Bridging Algorithmic Fairness and Human Perception in AI for Transplant 

This research explores the gap between how fairness is defined in AI systems and how it is understood by people who interact with those systems—especially in high-stakes situations like kidney transplant decisions. In machine learning, fairness is often measured using different mathematical formulas that aim to treat groups equally based on factors like race or gender. But for patients, doctors, and families, fairness can feel much more personal and emotional. For example, a system might treat all demographic groups equally on paper but still suggest a lower-priority transplant match for a patient that clinicians feel deserves more urgent care. This disconnect shows that even if an algorithm is “fair” by technical standards, it may not align with what people experience as fair in real life. Our work aims to bridge that divide—combining data-driven fairness with human-centered understanding. To read more about our definition of fairness, check out this blog post here.

To better understand the gap between technical and perceived fairness, we developed an approach that captures how people respond to AI predictions. In our model, non-expert stakeholders are asked whether they agree or disagree with transplant-related decisions made by the system. This simple feedback helps us estimate how fairness is experienced across different social groups. 

We tested this approach through a survey experiment with 85 participants on Prolific. By comparing their responses to standard algorithmic fairness metrics, we uncovered a significant mismatch: even when the model met technical fairness standards, many participants still felt the outcomes were unfair. This reinforces the idea that human perceptions of fairness often go beyond what mathematical definitions can capture.  

To address the disconnect between algorithmic and perceived fairness, we propose two key strategies designed to surface and incorporate stakeholder expertise: 

  • Gamification: Interactive experiments that allow stakeholders to engage with transplant decision scenarios, helping researchers understand how people perceive fairness in different contexts. 
  • Stakeholder Audits: Sessions where patients, clinicians, and others directly evaluate AI-generated outcomes, offering critical insights into what they see as fair or unfair. 

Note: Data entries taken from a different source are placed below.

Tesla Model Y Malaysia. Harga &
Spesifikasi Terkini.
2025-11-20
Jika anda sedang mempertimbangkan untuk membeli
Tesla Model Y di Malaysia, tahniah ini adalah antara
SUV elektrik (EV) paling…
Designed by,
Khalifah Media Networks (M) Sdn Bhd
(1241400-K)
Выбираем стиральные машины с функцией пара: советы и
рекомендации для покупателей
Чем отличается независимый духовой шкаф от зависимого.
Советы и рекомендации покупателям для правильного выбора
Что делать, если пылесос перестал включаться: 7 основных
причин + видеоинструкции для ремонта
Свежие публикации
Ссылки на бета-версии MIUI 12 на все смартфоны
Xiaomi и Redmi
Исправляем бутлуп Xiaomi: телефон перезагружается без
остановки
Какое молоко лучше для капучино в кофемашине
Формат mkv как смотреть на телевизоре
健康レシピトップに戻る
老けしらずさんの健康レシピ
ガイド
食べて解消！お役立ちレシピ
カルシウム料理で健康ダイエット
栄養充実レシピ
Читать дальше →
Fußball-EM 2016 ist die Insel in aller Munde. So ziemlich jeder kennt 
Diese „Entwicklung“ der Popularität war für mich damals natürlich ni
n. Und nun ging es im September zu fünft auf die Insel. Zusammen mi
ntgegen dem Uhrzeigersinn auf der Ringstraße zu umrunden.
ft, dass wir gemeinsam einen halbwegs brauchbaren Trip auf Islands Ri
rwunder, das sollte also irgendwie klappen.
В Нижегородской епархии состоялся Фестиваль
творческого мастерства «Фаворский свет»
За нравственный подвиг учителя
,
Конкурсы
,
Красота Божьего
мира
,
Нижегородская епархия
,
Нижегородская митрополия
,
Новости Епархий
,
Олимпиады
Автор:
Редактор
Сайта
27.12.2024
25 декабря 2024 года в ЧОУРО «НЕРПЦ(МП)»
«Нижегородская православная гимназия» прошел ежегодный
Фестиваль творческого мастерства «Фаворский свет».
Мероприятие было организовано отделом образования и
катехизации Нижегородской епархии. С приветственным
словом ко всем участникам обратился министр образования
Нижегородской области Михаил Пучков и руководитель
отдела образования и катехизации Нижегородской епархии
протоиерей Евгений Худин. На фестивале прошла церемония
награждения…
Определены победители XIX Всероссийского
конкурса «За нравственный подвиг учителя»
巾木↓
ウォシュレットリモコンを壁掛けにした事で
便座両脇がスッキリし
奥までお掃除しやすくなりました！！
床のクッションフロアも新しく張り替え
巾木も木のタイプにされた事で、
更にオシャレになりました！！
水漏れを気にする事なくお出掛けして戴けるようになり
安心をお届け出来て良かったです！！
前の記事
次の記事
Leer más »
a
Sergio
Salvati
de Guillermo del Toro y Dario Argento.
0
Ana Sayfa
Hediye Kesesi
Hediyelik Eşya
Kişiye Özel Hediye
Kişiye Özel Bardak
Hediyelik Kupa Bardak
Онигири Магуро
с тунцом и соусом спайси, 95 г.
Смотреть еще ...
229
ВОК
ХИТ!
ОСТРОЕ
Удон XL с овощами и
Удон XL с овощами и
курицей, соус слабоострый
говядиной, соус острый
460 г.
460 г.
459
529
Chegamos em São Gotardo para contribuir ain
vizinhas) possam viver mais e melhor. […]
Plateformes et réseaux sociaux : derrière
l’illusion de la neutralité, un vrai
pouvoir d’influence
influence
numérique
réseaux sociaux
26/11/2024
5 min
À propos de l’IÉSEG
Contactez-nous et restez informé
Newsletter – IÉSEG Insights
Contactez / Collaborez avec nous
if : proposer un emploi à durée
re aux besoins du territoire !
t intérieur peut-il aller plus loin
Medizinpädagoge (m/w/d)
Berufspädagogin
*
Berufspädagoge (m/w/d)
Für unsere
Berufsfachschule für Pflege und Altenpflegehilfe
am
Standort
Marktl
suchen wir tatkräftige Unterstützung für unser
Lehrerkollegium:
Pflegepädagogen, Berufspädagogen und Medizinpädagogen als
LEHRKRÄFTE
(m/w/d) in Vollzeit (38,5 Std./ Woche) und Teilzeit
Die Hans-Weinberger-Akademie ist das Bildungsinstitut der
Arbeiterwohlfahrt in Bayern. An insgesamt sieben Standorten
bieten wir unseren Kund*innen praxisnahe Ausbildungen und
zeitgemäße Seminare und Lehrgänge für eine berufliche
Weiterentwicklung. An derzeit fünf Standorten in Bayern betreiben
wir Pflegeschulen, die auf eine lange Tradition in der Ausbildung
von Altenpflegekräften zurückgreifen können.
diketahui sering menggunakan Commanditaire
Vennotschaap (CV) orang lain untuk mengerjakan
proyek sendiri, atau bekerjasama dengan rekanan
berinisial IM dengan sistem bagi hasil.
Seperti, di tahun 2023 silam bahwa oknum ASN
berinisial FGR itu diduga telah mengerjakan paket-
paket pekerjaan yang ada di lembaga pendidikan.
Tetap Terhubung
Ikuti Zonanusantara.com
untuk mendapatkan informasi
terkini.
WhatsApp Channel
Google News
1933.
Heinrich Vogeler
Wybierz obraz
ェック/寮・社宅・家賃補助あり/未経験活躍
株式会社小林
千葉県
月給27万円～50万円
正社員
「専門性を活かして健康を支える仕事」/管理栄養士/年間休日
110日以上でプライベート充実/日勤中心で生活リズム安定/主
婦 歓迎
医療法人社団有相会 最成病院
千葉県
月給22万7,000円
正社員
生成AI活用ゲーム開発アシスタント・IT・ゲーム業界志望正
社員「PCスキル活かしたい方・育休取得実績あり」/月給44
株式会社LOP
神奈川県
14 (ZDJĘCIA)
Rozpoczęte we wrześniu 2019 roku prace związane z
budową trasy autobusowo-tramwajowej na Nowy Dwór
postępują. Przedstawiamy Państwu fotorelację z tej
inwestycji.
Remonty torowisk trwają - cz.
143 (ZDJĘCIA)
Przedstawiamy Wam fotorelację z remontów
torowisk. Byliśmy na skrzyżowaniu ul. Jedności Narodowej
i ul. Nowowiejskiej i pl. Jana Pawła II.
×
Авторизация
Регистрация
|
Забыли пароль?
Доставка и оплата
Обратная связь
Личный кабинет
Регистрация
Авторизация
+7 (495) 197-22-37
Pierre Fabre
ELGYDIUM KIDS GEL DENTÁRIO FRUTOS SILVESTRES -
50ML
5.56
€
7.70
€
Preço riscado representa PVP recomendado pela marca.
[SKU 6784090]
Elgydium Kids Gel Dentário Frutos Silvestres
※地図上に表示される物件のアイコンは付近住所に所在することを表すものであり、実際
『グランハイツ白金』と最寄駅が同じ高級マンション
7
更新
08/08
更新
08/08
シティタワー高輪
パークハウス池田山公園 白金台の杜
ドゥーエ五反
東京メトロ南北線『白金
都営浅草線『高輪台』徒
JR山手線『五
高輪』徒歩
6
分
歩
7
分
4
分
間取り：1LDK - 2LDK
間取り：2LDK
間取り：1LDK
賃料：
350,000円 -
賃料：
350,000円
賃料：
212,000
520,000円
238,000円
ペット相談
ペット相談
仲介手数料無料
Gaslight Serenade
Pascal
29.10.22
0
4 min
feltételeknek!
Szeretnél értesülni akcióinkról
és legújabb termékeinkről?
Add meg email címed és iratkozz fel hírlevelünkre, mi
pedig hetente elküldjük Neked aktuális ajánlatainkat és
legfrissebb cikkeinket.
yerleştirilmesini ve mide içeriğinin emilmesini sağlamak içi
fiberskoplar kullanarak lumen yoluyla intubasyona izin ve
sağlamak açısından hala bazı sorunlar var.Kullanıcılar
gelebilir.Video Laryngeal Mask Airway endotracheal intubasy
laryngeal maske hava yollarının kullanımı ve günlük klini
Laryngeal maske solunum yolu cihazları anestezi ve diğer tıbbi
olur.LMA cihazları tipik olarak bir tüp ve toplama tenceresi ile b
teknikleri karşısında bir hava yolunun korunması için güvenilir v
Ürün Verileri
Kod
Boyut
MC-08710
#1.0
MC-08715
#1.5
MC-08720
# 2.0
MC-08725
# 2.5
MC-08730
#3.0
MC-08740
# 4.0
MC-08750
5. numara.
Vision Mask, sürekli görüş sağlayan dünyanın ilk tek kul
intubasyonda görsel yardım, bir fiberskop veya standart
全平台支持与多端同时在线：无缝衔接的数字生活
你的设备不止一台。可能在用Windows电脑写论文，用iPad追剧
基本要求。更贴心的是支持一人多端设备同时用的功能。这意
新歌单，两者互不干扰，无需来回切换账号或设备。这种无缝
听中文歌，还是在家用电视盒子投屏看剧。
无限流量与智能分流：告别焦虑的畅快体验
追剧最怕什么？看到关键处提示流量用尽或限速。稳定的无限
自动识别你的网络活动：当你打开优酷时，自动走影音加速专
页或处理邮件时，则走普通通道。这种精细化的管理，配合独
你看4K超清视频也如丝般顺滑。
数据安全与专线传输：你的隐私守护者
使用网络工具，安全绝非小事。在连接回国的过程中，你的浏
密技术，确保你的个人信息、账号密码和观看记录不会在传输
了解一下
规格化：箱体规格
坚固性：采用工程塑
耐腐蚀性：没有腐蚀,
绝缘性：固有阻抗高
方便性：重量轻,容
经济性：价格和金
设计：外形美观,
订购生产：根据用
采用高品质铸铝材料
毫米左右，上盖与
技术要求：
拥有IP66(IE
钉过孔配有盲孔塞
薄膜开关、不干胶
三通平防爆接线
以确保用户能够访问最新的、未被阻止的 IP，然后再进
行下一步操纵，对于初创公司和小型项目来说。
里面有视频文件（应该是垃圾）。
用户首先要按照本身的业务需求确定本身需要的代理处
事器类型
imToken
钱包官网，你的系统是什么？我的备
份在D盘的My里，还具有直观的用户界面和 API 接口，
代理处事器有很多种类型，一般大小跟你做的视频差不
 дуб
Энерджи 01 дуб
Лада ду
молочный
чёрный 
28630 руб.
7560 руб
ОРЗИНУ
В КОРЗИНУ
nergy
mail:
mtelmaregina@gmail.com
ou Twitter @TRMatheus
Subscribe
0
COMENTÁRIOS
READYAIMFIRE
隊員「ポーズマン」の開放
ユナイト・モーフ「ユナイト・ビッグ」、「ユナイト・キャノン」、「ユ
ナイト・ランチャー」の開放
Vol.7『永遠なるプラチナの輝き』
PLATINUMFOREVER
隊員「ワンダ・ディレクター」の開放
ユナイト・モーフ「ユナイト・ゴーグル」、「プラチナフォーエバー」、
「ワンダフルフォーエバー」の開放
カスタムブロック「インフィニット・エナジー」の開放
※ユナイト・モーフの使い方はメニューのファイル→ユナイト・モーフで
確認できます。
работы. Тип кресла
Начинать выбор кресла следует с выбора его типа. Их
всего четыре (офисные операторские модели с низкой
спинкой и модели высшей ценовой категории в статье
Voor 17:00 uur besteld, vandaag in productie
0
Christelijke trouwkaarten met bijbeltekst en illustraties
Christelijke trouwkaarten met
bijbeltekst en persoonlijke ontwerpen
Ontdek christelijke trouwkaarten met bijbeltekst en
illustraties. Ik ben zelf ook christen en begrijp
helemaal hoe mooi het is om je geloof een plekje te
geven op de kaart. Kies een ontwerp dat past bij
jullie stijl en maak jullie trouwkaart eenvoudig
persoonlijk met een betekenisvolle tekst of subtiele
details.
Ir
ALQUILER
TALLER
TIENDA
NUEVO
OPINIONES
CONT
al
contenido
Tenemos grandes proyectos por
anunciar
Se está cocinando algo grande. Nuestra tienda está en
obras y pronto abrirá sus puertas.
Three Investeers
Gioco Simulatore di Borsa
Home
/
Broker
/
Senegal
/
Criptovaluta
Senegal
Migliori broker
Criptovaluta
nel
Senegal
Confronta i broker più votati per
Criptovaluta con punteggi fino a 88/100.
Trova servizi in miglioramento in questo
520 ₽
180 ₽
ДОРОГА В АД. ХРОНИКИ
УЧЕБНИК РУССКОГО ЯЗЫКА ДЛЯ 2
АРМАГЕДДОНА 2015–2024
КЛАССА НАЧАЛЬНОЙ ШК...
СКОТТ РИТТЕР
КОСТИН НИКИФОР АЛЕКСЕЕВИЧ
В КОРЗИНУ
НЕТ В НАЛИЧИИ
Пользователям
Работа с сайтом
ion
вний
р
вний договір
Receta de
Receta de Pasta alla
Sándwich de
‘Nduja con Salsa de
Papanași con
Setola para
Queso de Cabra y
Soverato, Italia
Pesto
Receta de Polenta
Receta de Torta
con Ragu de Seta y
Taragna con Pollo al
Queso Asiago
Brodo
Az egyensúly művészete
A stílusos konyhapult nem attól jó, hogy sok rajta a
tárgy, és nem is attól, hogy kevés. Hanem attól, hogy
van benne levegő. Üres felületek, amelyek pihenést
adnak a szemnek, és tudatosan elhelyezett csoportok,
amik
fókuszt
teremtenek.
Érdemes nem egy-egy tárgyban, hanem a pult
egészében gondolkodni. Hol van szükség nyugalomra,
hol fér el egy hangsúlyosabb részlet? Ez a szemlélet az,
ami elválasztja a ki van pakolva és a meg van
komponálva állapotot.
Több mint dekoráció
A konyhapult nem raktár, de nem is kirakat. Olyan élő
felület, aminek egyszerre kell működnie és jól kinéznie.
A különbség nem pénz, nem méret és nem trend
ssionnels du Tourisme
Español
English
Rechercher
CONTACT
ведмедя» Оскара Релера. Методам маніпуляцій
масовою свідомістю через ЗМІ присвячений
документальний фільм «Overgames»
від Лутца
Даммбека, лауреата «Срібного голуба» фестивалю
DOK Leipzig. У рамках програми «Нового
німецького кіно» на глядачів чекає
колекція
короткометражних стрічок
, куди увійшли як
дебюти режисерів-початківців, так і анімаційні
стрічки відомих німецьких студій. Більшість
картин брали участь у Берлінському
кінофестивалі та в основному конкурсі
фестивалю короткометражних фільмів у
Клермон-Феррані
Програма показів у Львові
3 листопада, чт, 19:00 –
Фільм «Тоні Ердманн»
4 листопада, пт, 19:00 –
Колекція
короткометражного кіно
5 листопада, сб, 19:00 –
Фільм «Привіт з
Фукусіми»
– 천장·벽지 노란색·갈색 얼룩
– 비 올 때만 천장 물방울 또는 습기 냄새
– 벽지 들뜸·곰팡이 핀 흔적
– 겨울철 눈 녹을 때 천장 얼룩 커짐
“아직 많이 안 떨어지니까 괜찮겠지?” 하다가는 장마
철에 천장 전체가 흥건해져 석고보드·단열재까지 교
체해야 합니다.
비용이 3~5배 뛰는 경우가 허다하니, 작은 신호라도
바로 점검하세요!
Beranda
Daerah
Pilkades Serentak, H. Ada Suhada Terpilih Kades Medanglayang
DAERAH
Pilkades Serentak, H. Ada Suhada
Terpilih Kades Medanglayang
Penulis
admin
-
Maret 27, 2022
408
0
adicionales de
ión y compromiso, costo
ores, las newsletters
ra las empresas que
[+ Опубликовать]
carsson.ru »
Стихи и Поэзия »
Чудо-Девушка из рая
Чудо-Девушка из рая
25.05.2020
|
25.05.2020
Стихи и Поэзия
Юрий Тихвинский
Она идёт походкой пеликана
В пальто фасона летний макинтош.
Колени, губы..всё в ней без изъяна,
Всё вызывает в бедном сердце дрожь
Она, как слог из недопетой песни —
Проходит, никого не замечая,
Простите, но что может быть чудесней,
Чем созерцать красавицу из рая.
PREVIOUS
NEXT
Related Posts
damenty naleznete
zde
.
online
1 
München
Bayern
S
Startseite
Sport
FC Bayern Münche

Rather than aiming to simply educate stakeholders, our goal is to learn from their lived experiences and decision-making values. By centering their perspectives, we aim to build transplant AI systems that align more closely with real-world expectations of fairness that are more inclusive, trustworthy and responsive. Moving forward, we plan to further refine these strategies through continued engagement and implementation in real clinical settings.